*Dataset records*.
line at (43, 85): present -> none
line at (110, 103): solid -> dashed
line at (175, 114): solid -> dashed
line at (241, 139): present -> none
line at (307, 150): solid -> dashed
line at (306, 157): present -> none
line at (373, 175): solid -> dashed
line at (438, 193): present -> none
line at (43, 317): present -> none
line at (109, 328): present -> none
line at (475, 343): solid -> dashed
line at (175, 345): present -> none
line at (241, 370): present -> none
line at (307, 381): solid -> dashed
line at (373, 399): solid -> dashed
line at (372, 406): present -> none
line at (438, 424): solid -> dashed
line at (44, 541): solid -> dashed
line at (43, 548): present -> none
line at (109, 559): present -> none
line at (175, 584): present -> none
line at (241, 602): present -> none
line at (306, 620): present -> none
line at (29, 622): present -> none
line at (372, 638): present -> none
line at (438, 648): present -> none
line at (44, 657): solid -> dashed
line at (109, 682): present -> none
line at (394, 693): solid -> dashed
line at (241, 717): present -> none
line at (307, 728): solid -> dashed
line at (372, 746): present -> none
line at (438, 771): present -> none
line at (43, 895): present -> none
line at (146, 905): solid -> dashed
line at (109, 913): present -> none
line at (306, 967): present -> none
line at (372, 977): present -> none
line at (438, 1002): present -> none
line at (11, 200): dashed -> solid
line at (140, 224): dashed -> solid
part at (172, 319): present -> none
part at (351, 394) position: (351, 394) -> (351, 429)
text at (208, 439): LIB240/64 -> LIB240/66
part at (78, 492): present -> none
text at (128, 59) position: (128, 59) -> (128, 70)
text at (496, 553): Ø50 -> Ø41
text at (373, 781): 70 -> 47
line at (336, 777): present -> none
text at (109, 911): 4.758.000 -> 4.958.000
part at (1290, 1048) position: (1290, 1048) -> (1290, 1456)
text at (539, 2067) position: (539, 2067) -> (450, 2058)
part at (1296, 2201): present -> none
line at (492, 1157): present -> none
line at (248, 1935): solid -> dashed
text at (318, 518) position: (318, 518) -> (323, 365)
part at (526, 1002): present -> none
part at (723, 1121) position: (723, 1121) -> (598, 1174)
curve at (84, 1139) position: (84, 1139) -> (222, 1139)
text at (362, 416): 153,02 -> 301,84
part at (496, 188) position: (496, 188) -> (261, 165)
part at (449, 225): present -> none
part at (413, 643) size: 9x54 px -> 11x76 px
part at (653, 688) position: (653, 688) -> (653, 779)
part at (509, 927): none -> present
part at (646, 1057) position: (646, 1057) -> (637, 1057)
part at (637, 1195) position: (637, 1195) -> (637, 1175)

*Stated task*. Repeat the entries from the first one through the line holding "part at (1296, 2201): present -> none", inclusive, swapping "dashed" for "broken" and leaving everything else as it is.

*Written answer*.
line at (43, 85): present -> none
line at (110, 103): solid -> broken
line at (175, 114): solid -> broken
line at (241, 139): present -> none
line at (307, 150): solid -> broken
line at (306, 157): present -> none
line at (373, 175): solid -> broken
line at (438, 193): present -> none
line at (43, 317): present -> none
line at (109, 328): present -> none
line at (475, 343): solid -> broken
line at (175, 345): present -> none
line at (241, 370): present -> none
line at (307, 381): solid -> broken
line at (373, 399): solid -> broken
line at (372, 406): present -> none
line at (438, 424): solid -> broken
line at (44, 541): solid -> broken
line at (43, 548): present -> none
line at (109, 559): present -> none
line at (175, 584): present -> none
line at (241, 602): present -> none
line at (306, 620): present -> none
line at (29, 622): present -> none
line at (372, 638): present -> none
line at (438, 648): present -> none
line at (44, 657): solid -> broken
line at (109, 682): present -> none
line at (394, 693): solid -> broken
line at (241, 717): present -> none
line at (307, 728): solid -> broken
line at (372, 746): present -> none
line at (438, 771): present -> none
line at (43, 895): present -> none
line at (146, 905): solid -> broken
line at (109, 913): present -> none
line at (306, 967): present -> none
line at (372, 977): present -> none
line at (438, 1002): present -> none
line at (11, 200): broken -> solid
line at (140, 224): broken -> solid
part at (172, 319): present -> none
part at (351, 394) position: (351, 394) -> (351, 429)
text at (208, 439): LIB240/64 -> LIB240/66
part at (78, 492): present -> none
text at (128, 59) position: (128, 59) -> (128, 70)
text at (496, 553): Ø50 -> Ø41
text at (373, 781): 70 -> 47
line at (336, 777): present -> none
text at (109, 911): 4.758.000 -> 4.958.000
part at (1290, 1048) position: (1290, 1048) -> (1290, 1456)
text at (539, 2067) position: (539, 2067) -> (450, 2058)
part at (1296, 2201): present -> none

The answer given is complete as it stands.